How two brain areas interact to trigger divergent emotional behaviors
New research from the University of North Carolina School of Medicine for the first time explains exactly how two brain regions interact to promote emotionally motivated behaviors associated with anxiety and reward.
The findings could lead to new mental health therapies for disorders such as addiction, anxiety, and depression. A report of the research was published online by the journal, Nature, on March 20, 2013.
Located deep in the brain’s temporal lobe are tightly packed clusters of brain cells in the almond shaped amygdala that are important for processing memory and emotion. When animals or people are in stressful situations, neurons in an extended portion of the amygdala called the bed nucleus of the stria terminalis, or BNST, become hyperactive.
But, almost paradoxically, neurons in the BNST, which modulate fear and anxiety, reach into a portion of the midbrain that’s involved in behavioral responses to reward, the ventral tegmental area, or VTA.

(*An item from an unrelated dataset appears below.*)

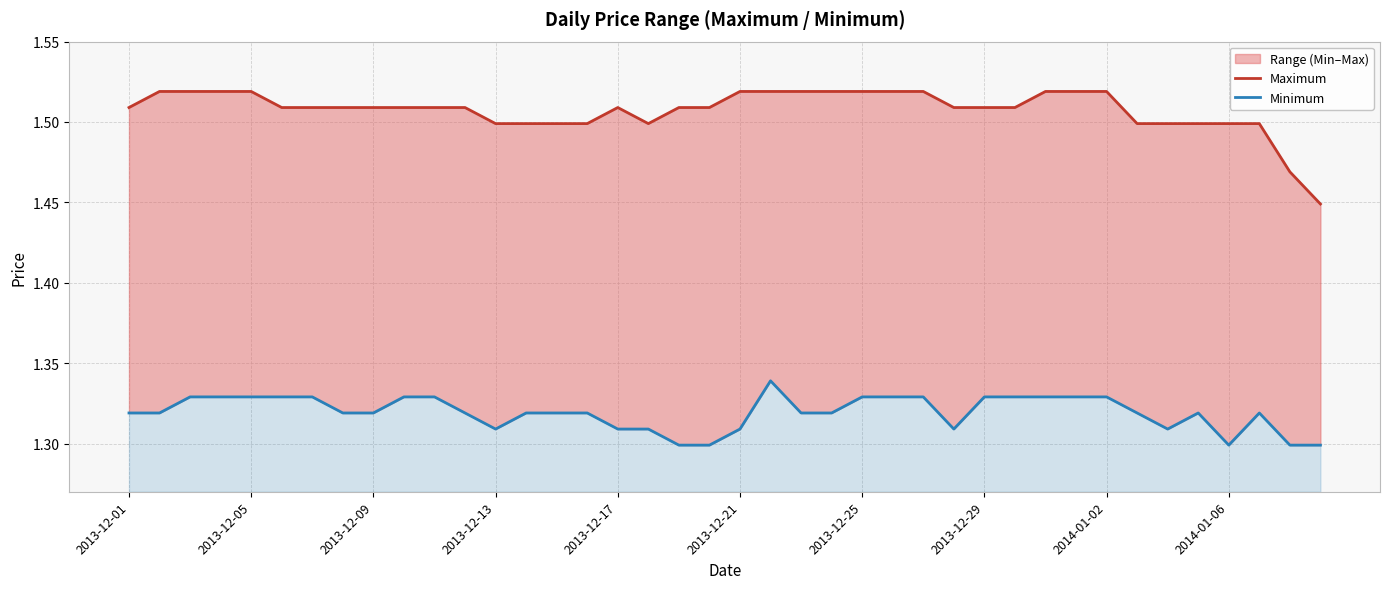

List the labels in order of Minimum value, smallest first.

18, 19, 36, 38, 39, 12, 16, 17, 20, 27, 34, 2013-12-01, 2013-12-05, 2013-12-29, 2014-01-02, 11, 13, 14, 15, 22, 23, 33, 35, 37, 2013-12-09, 2013-12-13, 2013-12-17, 2013-12-21, 2013-12-25, 2014-01-06, 10, 24, 25, 26, 28, 29, 30, 31, 32, 21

“For many years it’s been known that dopamine neurons in the VTA are involved in reward processing and motivation. For example, they’re activated during exposure to drugs of abuse and naturally rewarding experiences,” says study senior author Garret Stuber, PhD, assistant professor in the departments of Psychiatry and Cell Biology and Physiology, and the UNC Neuroscience Center. “On the one hand, you have this area of the brain – the BNST – that’s associated with aversion and anxiety, but it’s in direct communication with a brain reward center. We wanted to figure out exactly how these two brain regions interact to promote different types of behavioral responses related to anxiety and reward.”
In the past, researchers have tried to get a glimpse into the inner workings of the brain using electrical stimulation or drugs, but those techniques couldn’t quickly and specifically change only one type of cell or one type of connection. But optogenetics, a technique that emerged about seven years ago, can.
In the technique, scientists transfer light-sensitive proteins called “opsins” – derived from algae or bacteria that need light to grow – into the mammalian brain cells they wish to study. Then they shine laser beams onto the genetically manipulated brain cells, either exciting or blocking their activity with millisecond precision.